地べたを這いずりまわる感覚に、テントを担いで興業している自分は
支えられているとおっしゃりたかったのすが、例によってインタビュアーは
キョトンとしていました。
自分にとって、唐さんと虫にまつわる事柄で印象深いのは、
今年の初めに唐組が上演した『少女都市からの呼び声』です。
あの作品のすごく重要なところに、虫が出てくる。
シーンとしては、
この世に生まれてくることができなかったヒロインの雪子が、
現世からやって来た兄・田口と入れ替わって現実の世界に行くために、
田口の指を欲しがるシーンです。
妹のために兄は流血も辞さず、生きている指を授けようとします。
二人がそう決意すると、ここからはまるで
ヤクザ映画における指ヅメのシーンが展開します。
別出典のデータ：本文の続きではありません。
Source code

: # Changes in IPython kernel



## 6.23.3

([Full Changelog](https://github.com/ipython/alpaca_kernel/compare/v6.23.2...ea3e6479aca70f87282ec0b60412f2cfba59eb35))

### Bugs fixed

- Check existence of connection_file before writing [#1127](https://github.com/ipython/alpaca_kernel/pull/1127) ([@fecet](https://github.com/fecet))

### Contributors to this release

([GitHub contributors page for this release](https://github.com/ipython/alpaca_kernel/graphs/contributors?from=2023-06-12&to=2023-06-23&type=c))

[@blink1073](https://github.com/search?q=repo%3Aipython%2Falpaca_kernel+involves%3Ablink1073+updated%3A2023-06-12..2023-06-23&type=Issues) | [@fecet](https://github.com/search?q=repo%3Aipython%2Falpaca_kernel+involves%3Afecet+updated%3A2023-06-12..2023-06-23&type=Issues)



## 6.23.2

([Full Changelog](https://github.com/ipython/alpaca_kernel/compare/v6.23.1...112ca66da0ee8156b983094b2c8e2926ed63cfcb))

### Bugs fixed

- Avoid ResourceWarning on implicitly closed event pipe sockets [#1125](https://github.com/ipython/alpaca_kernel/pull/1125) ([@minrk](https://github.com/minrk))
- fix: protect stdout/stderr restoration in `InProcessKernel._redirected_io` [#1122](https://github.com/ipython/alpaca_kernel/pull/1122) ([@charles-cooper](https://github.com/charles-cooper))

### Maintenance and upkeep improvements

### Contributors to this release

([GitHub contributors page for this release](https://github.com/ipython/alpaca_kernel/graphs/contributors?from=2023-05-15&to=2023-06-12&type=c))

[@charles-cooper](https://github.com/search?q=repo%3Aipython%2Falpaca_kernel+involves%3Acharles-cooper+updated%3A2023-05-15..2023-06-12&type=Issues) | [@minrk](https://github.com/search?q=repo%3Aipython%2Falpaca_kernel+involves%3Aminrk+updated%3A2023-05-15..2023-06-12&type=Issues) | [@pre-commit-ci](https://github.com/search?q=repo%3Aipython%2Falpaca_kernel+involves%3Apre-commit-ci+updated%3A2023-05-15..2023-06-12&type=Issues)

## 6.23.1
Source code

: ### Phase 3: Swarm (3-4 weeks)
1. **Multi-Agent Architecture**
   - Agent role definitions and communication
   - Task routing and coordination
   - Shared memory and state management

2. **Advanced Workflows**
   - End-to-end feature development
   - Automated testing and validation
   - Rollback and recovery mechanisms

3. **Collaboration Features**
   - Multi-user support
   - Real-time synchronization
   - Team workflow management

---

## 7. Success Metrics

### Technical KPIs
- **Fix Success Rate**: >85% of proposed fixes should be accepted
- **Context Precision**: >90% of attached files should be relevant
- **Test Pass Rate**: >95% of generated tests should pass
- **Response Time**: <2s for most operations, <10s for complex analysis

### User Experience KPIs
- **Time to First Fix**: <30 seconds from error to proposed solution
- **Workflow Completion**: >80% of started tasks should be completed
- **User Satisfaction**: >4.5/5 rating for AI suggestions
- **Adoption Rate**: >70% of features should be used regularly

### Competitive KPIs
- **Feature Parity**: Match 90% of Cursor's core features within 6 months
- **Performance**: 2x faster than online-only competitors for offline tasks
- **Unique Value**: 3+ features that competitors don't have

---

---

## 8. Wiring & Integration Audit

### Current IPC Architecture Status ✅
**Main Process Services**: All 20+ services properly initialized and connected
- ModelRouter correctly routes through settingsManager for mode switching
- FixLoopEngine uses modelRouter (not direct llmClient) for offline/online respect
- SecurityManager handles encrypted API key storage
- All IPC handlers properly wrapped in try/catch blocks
しかも、三本!
そして、この場面。痛みと緊張が極に達した時に、虫は登場する。
指を切断する行為の最中に、雪子は周りを這い回る虫が気になってしまい、
これを退治しようとする。兄の田口はたまりかね、自分の指を半端に切っておいて
虫を追いかけるのはやめて!と訴えます。
コミカルなシーン。
しかし、唐ゼミ☆でこの演目を上演した20代前半の私は、
この場面をうまくつくることができませんでした。
人生経験が足りなかったのだと思います。
例えば、お葬式の最中にも、吹き出してしまうことはあるし、
爆笑を誘う芸人さんの中に悲哀が溢れることもある。
そういうこと。人生の悲喜劇が隣合わせにあることを、
当時の自分は実感していなかったのです。
この場面をうまくやれば、
笑って、泣いてという喜怒哀楽が入り乱れて、
双方が双方を引き立てる素晴らしいシーンになります。
今では、そういう感覚と技量を持っているつもりですが、
当時の自分はいかにも鈍感で、悲劇なら悲劇、喜劇なら喜劇、
そういう感じでした。
青かったなあという苦味とともに、唐さんと虫のことを思い出します。